COMMUNITY COMPASS: CLA calls for equal treatment of local and foreign workers

ARTICLE 42: The CLA is trying to stop the practice of forcing local workers to take unpaid leave while foreigners work full-time

By Shelley Huang  /  STAFF REPORER


The Council of Labor Affairs recently issued official letters to industrial associations and local governments to emphasize that Taiwanese nationals and foreign workers who have similar jobs should not be treated differently.

The council cited Article 42 of the Employment Service Act (就業服務法), which says that no employment of foreign workers may jeopardize employment opportunities for nationals, their employment terms, economic development or social stability.


The council recently drew widespread criticism for failing to protect the jobs of Taiwanese, who are often forced to take unpaid leave during production slowdowns, while foreign workers keep regular working hours because their salaries are lower.

The council said the act would only apply to Taiwanese nationals and foreign workers who have similar job descriptions.

Under the same working conditions, if a Taiwanese national was told to take unpaid leave or was laid off while a foreign worker kept his or her job, it would be a violation of the act and the employer could face a fine.

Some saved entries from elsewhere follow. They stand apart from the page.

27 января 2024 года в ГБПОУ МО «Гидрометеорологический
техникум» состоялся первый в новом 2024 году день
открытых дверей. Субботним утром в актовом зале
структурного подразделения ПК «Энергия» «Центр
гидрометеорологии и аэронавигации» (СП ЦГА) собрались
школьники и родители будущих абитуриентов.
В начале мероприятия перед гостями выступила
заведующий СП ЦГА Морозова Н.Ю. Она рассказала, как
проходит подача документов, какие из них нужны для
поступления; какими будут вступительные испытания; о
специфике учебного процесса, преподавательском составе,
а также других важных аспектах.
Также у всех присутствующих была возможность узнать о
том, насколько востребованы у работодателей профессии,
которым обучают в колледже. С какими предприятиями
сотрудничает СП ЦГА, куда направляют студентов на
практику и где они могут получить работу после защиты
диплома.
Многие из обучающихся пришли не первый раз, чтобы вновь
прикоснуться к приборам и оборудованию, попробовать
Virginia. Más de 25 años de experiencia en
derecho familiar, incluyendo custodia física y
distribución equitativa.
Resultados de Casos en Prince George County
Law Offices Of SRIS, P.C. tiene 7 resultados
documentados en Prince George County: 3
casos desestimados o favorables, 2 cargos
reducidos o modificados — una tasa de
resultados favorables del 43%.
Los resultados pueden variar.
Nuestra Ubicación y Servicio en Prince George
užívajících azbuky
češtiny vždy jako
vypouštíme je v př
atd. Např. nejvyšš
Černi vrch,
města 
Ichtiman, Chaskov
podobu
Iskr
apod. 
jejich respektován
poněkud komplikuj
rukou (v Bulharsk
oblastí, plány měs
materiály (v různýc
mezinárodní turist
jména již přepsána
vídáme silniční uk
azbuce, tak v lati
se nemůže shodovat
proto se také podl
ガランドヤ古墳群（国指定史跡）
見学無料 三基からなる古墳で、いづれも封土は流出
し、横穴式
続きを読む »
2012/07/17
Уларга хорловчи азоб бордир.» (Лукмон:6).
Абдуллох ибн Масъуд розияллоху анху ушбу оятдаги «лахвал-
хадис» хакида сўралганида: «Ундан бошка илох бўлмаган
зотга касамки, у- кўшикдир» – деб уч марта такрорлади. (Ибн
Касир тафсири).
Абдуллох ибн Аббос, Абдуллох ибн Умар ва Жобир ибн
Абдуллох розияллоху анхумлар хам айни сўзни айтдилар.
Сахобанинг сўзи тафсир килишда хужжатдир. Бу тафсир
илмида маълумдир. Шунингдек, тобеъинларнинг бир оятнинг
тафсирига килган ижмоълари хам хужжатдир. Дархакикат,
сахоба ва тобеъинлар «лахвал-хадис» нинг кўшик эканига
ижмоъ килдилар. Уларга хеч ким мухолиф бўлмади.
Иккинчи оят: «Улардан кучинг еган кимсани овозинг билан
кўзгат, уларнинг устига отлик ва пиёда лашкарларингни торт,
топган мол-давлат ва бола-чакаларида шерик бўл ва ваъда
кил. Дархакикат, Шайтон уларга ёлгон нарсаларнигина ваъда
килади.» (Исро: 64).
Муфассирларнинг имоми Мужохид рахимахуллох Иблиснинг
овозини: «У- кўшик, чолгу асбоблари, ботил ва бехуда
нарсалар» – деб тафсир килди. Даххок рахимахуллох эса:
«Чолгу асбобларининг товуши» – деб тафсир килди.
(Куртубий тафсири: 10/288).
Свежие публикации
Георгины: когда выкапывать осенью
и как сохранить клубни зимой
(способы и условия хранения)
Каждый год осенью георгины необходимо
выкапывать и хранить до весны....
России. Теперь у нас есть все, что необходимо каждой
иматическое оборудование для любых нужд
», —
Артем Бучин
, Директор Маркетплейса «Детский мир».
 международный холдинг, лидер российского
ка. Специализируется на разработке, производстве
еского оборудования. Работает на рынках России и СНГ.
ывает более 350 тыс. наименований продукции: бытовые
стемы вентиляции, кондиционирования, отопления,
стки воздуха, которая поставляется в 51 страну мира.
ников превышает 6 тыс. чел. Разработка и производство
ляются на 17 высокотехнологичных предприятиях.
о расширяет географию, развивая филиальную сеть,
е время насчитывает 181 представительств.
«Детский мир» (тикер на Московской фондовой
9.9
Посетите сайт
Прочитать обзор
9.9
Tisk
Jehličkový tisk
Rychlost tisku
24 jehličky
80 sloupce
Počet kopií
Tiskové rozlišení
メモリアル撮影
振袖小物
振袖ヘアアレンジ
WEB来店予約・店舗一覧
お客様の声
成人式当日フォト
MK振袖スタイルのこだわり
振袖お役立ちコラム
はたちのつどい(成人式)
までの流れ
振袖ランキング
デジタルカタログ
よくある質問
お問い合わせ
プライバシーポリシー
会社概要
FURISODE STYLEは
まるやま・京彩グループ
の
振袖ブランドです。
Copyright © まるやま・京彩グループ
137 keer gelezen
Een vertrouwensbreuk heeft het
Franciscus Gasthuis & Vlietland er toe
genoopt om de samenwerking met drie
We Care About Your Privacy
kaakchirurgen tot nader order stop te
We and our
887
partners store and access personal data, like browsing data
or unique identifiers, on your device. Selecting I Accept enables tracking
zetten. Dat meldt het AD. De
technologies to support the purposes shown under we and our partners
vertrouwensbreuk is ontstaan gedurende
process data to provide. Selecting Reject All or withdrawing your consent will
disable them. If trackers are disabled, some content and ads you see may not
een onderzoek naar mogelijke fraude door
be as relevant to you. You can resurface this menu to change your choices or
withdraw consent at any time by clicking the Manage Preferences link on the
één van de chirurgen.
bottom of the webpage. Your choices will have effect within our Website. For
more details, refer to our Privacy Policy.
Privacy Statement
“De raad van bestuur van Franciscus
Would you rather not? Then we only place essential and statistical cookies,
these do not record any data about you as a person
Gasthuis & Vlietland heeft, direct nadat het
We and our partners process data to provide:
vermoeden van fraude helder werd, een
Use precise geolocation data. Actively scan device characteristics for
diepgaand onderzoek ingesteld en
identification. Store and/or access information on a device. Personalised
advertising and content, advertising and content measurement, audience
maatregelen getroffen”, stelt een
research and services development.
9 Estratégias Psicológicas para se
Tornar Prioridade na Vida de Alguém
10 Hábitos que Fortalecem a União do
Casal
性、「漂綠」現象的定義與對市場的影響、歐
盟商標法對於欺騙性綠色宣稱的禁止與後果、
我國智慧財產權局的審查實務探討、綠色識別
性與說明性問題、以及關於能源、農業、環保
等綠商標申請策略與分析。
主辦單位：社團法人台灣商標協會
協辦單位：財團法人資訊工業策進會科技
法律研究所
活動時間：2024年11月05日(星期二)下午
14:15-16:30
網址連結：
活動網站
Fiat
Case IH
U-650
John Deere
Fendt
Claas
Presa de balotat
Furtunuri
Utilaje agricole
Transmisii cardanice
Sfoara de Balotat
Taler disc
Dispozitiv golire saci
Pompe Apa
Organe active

Local labor bureaus will send officials to investigate if they receive complaints from workers reporting employer violations.

Violators of the act will be fined between NT$60,000 and NT$300,000.

In related news, the council intends to amend regulations that require manufacturers to import foreign laborers within six months of gaining approval.

A council official said that under the current Employment Service Act, manufacturers are required to bring in foreign workers within six months of the approval, although some flexibility is allowed under special circumstances.

Some manufacturers recently petitioned the council to extend the six-month period, saying they had obtained approval last year to import workers.

But because of the economic slowdown, their demand for workers was not that urgent.

In response, the official said the council was drafting a plan to extend the six-month period on condition that the rights of local laborers is not compromised.

This means that “those employers should not lay off local laborers during the extended period,” the official said.